Often our grief allows us to choreograph our dance while our dance creates the space for our grief. We lose a beloved friend, and in the midst of our tears we discover an unknown joy. We celebrate a success, and in the midst of the party we feel deep sadness.  Mourning and dancing, grief and laughter, sadness and gladness – they belong to each other as the sad-faced clown and the happy-faced clown, who make us both cry and laugh. Let’s trust that the beauty of our lives becomes visible where mourning and dancing touch each other.”[2]

For the past 8 weeks we have lived with such paradox. Our churches have been empty, we have been disconnected with one another. And yet we have discovered a new connection to our spiritual lives. The absence we have experienced has become the space in which we have acknowledged in a deeper way than previously our need to belong, to affiliate, to gather together. Our time has been more vacant and yet the vacancy has become inhabited by new ways of being present to those closest to us. 

Recently, in our parish mailout we shared this reflection of the Franciscan Fr Richard Hendrick OFM.[3] It expresses well the intersection of presence and absence of these last months:

Yes there is panic buying.
Yes there is sickness.
Yes there is even death.

But,

They say that in Wuhan after so many years of noise
       You can hear the birds again.

They say that after just a few weeks of quiet
       The sky is no longer thick with fumes
       But blue and grey and clear.
They say that in the streets of Assisi
       People are singing to each other
       across the empty squares,
       keeping their windows open
       so that those who are alone
       may hear the sounds of family around them.

They say that a hotel in the West of Ireland
      is offering free meals and delivery to the housebound.

 Today a young woman I know
      is busy spreading fliers with her number
      through the neighbourhood
      so that the elders may have someone to call on. . . 

All over the world people are slowing down and reflecting.

All over the world people are looking at their neighbours in a new way.

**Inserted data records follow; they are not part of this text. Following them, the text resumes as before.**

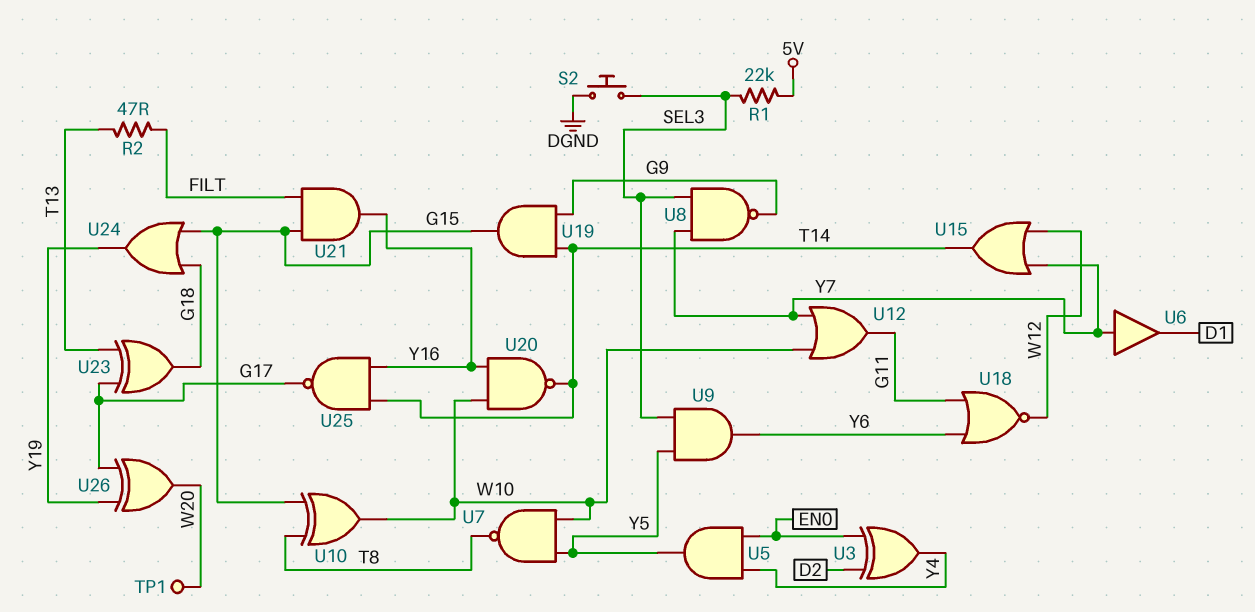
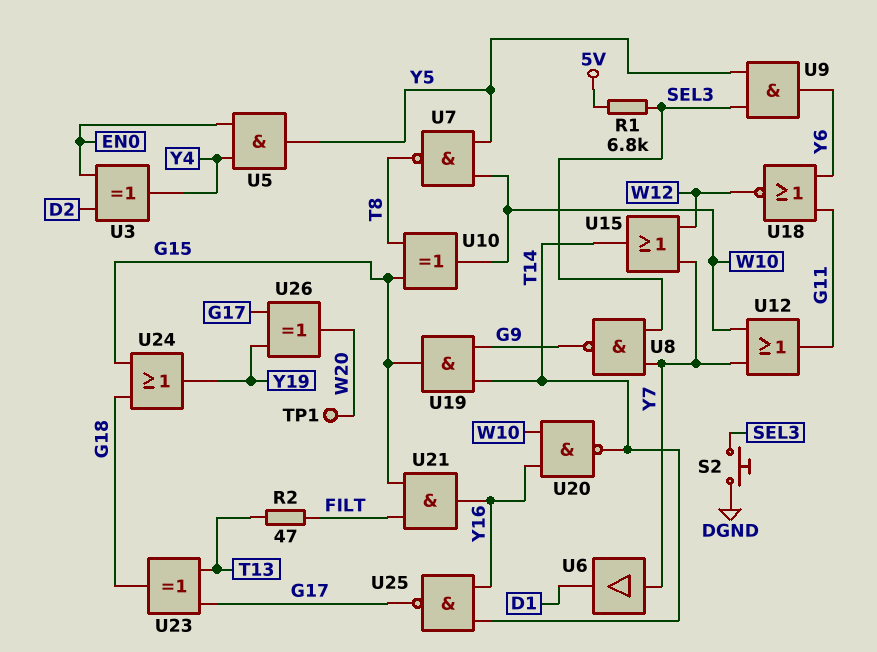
R1: 22k (5V, SEL3) -> 6.8k (5V, SEL3)

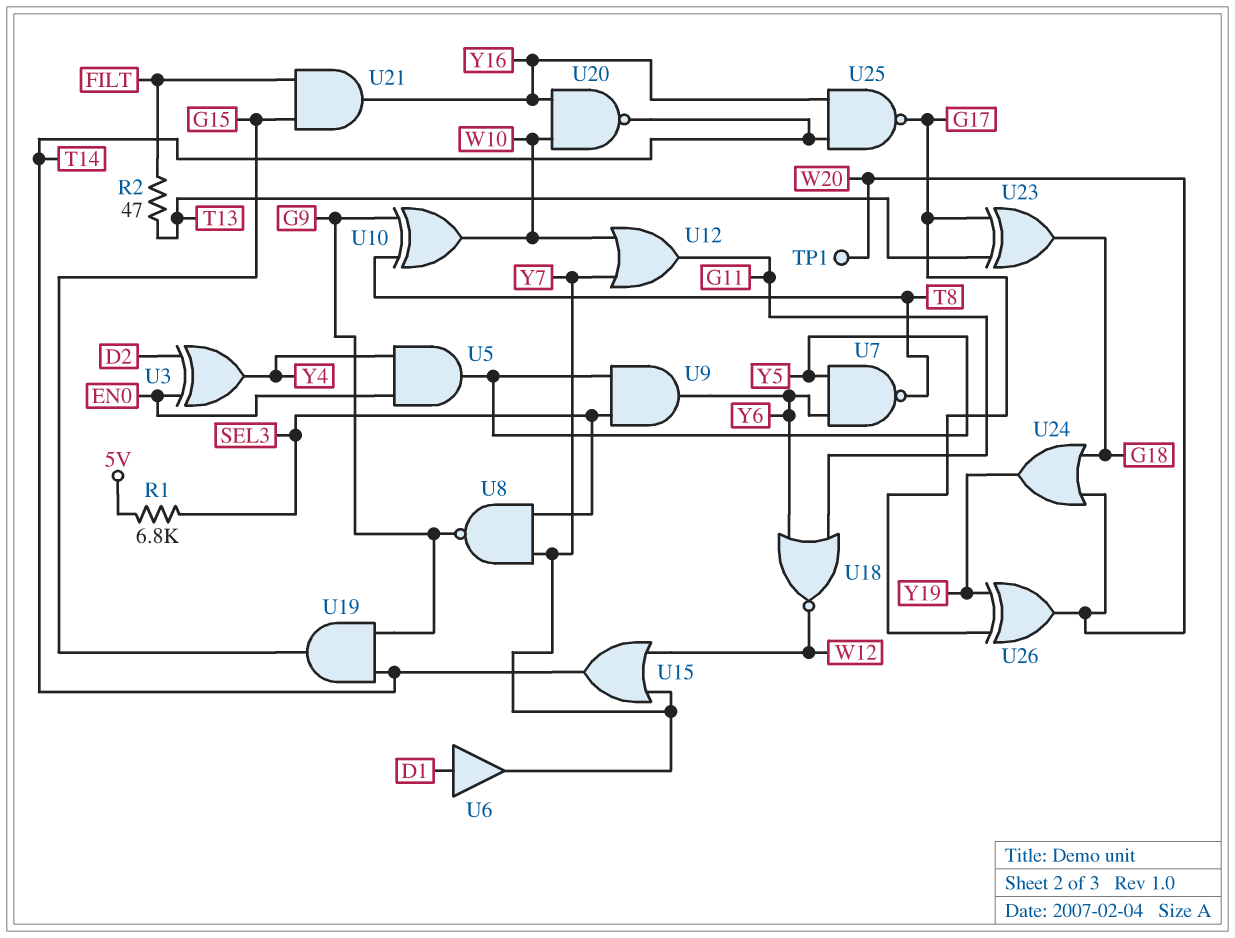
S2: button (DGND, SEL3) -> none
U6: buffer (in Y7, out D1) -> buffer (in D1, out Y7)
U7: NAND (in W10, in Y5, out T8) -> NAND (in Y5, in Y6, out T8)
U10: XOR (in G15, in T8, out W10) -> XOR (in G9, in T8, out W10)
U24: OR (in G15, in G18, out Y19) -> OR (in G18, in W20, out Y19)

All over the world people are waking up to a new reality
      To how big we really are.
      To how little control we really have.  
      To what really matters.
      To Love.

So we pray and we remember that

Yes there is fear.
     But there does not have to be hate.

Yes there is isolation.
   But there does not have to be loneliness.

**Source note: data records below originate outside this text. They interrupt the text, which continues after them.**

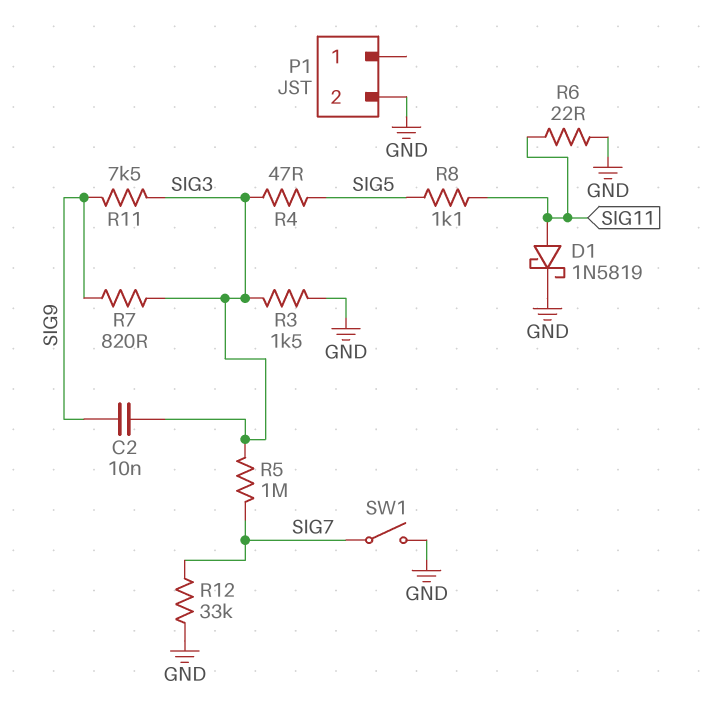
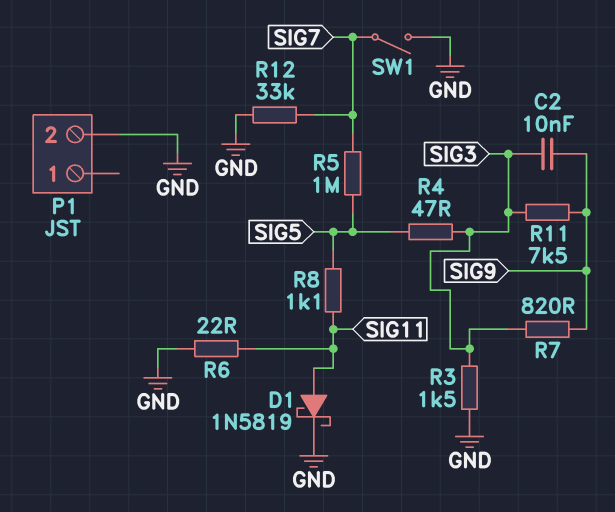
R5: 1M (SIG3, SIG7) -> 1M (SIG5, SIG7)

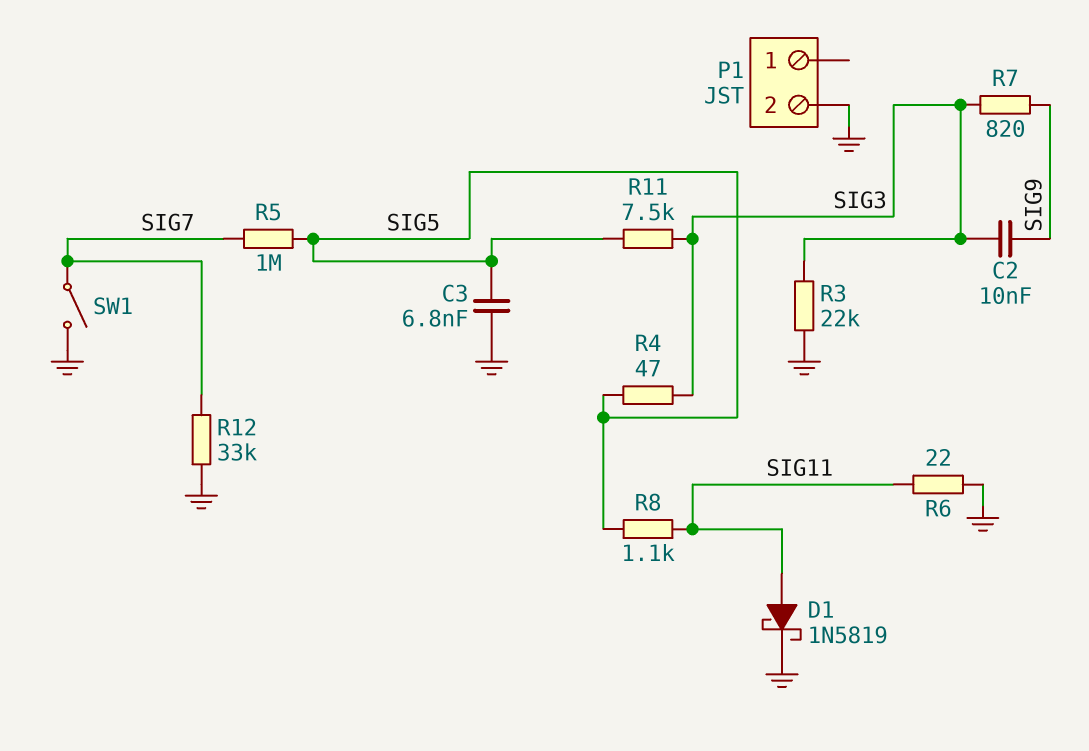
C3: none -> 6.8nF (GND, SIG5)
R3: 1.5k (GND, SIG3) -> 22k (GND, SIG3)
R11: 7.5k (SIG3, SIG9) -> 7.5k (SIG3, SIG5)

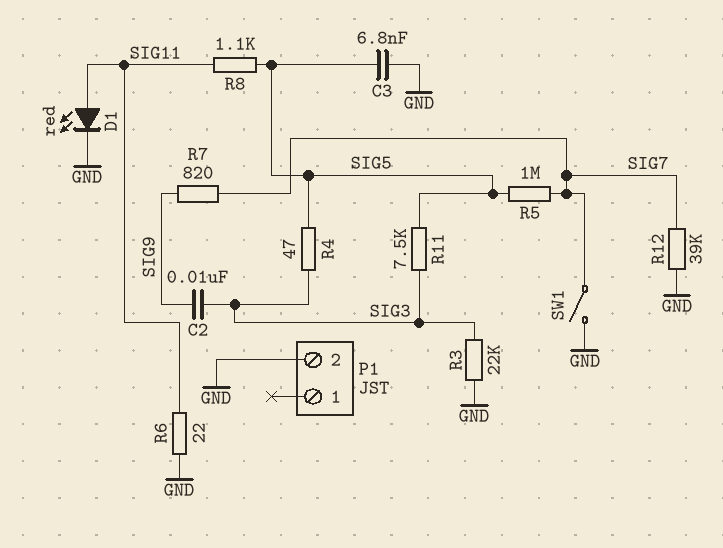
D1: schottky 1N5819 (A SIG11, K GND) -> LED red (A SIG11, K GND)
R7: 820 (SIG3, SIG9) -> 820 (SIG7, SIG9)
R12: 33k (GND, SIG7) -> 39k (GND, SIG7)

Yes there is panic buying.
    But there does not have to be meanness.

Yes there is sickness.
    But there does not have to be disease of the soul

Yes there is even death.
     But there can always be a rebirth of love.

Wake to the choices you make as to how to live now.

Today, breathe.

Listen, behind the factory noises of your panic-
     The birds are singing again
     The sky is clearing . . .

     And we are always encompassed by Love.

Open the windows of your soul
          And though you may not be able
          to touch across the empty square,

          Sing.

In the transformation of absence into presence which is at the very heart of our faith in the Resurrection and Ascension of Jesus we have the courage to sing. To sing a new song. A song of hope and of joy. Let us sing loudly and clearly so the life of Resurrection may be seen and heard.


[1] Jean Mambrino, Le palimpseste ou les dialogues du désir, (José Corti editions, 1991).

[2] Henri Nouwen, Bread for the Journey a daybook of wisdom and faith, (San Francisco:  Harper SanFrancisco, 1997), 28th March.